*** Data provided Section Begins ***

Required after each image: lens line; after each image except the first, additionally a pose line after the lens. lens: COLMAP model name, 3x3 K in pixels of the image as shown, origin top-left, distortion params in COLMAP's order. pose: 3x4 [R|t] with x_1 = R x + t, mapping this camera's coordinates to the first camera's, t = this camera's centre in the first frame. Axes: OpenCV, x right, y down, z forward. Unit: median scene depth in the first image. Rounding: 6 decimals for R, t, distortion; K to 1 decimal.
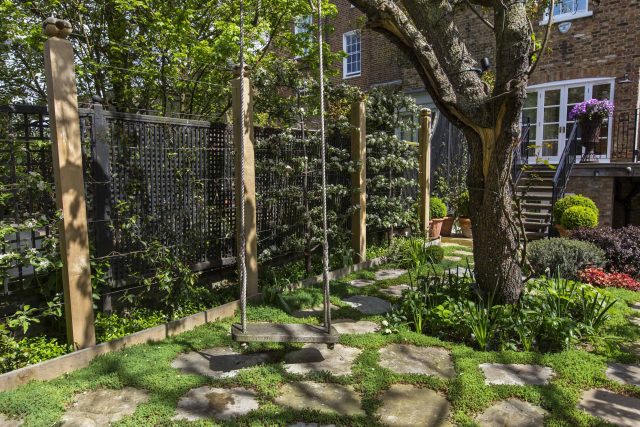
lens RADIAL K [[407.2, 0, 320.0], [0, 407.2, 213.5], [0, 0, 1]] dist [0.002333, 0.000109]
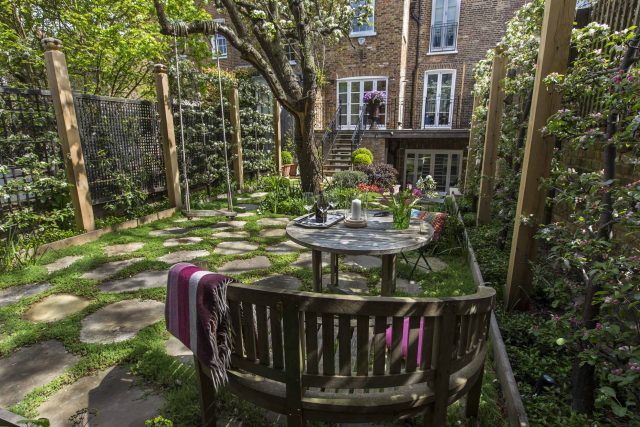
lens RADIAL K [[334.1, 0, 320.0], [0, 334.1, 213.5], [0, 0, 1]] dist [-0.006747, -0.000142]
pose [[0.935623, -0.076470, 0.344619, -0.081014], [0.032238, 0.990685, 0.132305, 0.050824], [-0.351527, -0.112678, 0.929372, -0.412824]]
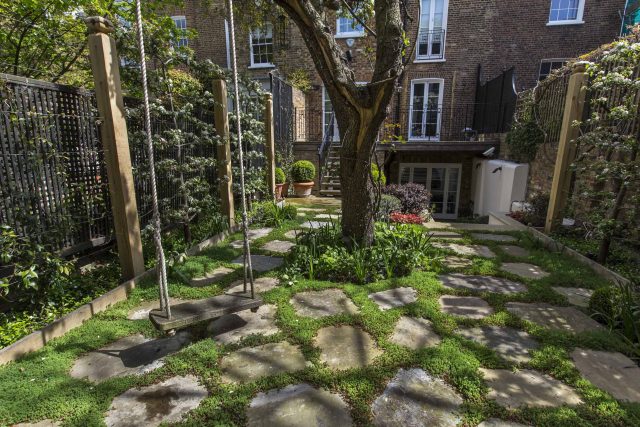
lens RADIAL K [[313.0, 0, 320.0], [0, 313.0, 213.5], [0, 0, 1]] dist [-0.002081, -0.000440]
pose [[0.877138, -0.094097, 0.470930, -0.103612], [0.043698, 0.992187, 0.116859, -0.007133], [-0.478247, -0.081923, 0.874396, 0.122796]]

*** Data provided Section Ends ***

# Task statement
Return the data above in its exact wording, with none of the pictures.

# Answer for the task
Required after each image: lens line; after each image except the first, additionally a pose line after the lens. lens: COLMAP model name, 3x3 K in pixels of the image as shown, origin top-left, distortion params in COLMAP's order. pose: 3x4 [R|t] with x_1 = R x + t, mapping this camera's coordinates to the first camera's, t = this camera's centre in the first frame. Axes: OpenCV, x right, y down, z forward. Unit: median scene depth in the first image. Rounding: 6 decimals for R, t, distortion; K to 1 decimal.
lens RADIAL K [[407.2, 0, 320.0], [0, 407.2, 213.5], [0, 0, 1]] dist [0.002333, 0.000109]
lens RADIAL K [[334.1, 0, 320.0], [0, 334.1, 213.5], [0, 0, 1]] dist [-0.006747, -0.000142]
pose [[0.935623, -0.076470, 0.344619, -0.081014], [0.032238, 0.990685, 0.132305, 0.050824], [-0.351527, -0.112678, 0.929372, -0.412824]]
lens RADIAL K [[313.0, 0, 320.0], [0, 313.0, 213.5], [0, 0, 1]] dist [-0.002081, -0.000440]
pose [[0.877138, -0.094097, 0.470930, -0.103612], [0.043698, 0.992187, 0.116859, -0.007133], [-0.478247, -0.081923, 0.874396, 0.122796]]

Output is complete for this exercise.